The weather was beautiful, and the 10+ miles were mostly level---but don't mistake level for smooth. It is not a smooth section.  Had the surface of the trail been more like the running track at the local high school, we could have kept a nice pace and enjoyed more of the scenery.  Instead, long stretches were rocky with a few large boulders to climb over along the way.  All of this slowed us down. 

About half-way through we stopped for lunch.  Thank God for Wawa.  There is nothing quite like Wawa hoagie and one of the best parts of hiking in that part of Pennsylvania are the proximity of Wawa stores.
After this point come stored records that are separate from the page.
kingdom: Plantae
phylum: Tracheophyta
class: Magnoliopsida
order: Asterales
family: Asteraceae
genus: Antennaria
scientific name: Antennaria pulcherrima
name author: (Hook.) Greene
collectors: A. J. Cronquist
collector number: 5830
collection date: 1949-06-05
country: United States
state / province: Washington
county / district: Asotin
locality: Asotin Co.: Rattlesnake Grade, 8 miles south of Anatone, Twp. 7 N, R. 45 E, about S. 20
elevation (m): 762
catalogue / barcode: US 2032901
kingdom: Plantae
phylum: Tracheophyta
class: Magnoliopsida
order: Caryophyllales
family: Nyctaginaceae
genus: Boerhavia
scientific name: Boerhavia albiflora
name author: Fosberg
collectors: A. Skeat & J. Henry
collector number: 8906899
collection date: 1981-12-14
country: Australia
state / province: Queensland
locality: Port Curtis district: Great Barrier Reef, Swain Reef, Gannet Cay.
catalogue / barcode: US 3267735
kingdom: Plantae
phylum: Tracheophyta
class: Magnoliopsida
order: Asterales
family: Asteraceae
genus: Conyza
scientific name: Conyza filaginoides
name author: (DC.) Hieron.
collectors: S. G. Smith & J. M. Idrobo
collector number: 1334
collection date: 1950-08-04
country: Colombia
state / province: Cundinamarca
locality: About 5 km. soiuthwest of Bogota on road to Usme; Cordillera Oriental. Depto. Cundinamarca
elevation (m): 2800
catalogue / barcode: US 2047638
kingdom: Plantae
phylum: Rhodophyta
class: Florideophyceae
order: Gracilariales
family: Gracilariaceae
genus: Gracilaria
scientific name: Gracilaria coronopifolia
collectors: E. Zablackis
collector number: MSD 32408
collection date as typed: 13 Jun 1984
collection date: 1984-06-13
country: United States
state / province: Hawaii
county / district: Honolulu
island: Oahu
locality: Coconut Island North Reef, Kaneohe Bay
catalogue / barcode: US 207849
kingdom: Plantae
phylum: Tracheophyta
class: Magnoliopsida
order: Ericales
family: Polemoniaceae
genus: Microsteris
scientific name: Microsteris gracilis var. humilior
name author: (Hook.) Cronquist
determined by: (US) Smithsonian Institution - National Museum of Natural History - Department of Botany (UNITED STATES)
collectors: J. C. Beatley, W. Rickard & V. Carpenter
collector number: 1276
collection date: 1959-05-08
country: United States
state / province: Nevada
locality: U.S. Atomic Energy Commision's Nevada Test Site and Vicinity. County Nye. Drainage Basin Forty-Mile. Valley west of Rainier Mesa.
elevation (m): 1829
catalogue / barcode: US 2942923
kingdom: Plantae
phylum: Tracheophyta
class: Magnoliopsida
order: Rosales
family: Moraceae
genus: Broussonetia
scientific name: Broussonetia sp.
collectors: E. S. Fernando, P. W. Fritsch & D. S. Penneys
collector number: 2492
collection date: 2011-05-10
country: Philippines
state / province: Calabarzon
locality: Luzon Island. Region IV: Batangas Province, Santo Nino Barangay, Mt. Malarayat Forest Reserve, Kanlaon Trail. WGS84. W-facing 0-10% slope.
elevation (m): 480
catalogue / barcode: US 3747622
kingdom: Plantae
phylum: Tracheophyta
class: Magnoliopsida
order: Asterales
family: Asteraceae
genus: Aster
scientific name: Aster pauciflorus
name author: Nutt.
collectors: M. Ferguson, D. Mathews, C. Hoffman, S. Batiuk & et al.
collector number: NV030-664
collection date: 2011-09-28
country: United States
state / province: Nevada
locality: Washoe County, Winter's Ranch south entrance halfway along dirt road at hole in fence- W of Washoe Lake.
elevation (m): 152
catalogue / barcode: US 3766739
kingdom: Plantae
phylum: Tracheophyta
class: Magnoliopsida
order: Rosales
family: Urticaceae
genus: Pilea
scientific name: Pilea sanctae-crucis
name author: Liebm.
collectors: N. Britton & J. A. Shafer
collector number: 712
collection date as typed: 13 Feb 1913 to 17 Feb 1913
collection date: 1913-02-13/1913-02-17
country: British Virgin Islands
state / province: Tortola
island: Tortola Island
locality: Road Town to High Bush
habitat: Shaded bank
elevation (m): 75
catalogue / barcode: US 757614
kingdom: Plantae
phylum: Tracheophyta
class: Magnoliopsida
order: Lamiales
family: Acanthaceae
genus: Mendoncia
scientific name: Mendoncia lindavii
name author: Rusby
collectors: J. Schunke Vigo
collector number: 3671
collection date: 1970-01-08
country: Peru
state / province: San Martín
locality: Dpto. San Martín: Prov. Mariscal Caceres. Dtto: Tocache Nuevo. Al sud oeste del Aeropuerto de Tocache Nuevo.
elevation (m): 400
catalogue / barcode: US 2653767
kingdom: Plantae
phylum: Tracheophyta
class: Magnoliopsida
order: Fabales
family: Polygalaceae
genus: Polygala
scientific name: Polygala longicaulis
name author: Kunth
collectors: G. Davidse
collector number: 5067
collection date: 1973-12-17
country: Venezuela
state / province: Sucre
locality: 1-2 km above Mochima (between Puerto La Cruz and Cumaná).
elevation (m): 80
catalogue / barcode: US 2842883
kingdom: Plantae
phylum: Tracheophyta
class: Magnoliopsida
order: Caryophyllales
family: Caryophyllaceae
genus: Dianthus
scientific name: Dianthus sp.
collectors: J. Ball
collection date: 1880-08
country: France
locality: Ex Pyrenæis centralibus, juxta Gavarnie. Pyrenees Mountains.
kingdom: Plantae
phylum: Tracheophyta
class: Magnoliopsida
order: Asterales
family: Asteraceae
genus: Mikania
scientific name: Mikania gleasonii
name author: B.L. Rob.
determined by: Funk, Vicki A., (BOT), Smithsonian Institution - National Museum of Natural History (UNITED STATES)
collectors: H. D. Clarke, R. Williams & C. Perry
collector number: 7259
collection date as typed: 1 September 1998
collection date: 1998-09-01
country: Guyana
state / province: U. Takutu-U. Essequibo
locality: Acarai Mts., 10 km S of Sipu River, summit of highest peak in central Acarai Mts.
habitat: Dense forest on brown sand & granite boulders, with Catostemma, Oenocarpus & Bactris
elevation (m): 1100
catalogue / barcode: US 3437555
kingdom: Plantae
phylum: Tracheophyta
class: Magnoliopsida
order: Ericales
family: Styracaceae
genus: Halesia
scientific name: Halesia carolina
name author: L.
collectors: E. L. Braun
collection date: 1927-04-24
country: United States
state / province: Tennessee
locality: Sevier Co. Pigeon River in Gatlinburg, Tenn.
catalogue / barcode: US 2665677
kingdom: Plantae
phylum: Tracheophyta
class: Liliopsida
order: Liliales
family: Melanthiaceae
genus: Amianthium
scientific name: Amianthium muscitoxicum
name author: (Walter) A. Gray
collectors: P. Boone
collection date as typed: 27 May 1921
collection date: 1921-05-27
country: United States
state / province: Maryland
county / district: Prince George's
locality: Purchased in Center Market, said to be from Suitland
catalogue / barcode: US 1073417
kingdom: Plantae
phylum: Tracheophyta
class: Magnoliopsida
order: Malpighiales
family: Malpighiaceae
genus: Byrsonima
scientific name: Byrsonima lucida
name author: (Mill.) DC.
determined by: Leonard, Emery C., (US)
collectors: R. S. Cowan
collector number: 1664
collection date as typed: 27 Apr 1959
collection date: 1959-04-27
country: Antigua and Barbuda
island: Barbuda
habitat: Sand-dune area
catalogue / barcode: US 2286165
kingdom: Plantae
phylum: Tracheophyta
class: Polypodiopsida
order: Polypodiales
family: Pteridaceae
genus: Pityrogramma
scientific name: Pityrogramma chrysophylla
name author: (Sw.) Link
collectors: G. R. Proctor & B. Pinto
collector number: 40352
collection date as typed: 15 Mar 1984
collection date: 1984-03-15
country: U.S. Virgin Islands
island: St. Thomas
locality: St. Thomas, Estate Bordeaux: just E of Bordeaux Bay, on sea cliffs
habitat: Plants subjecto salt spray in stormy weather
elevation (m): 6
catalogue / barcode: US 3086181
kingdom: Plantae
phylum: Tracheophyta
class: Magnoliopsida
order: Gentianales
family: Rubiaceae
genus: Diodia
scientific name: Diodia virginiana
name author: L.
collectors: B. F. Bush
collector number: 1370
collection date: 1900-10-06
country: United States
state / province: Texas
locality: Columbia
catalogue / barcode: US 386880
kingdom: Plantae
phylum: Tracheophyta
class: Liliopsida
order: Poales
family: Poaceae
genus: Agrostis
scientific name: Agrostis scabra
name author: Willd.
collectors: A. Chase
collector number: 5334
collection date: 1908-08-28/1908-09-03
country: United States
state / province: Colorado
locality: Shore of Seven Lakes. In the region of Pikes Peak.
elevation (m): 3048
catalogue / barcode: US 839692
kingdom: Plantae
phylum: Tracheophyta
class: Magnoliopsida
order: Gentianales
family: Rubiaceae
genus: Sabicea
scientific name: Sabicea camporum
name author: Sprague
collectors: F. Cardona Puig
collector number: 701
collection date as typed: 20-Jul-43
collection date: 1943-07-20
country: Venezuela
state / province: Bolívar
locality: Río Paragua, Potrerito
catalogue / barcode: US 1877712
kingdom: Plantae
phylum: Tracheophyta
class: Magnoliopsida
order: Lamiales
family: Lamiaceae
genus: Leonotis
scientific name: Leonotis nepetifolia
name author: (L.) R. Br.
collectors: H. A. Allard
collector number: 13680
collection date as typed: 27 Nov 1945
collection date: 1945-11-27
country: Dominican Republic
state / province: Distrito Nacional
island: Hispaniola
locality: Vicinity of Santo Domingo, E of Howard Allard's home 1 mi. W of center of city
As we got closer to Wind Gap, two scenic overlooks offered sweeping views of the valley below and the Poconos beyon.  Without much forest canopy cover in place, the woods were bright and sunlight streamed down through the trees. Tom pulled a large bark mushroom off a tree trunk and carved our names and the date into it. You can find out more about Polypores here:

It was a full day on the trail, and thankfully Mona was waiting for us after the steep descent into Wind Gap.  The hiking boots quickly came off, and we nursed our sore feet on the long ride home. 

Getting close to New Jersey—just a few more hikes to go!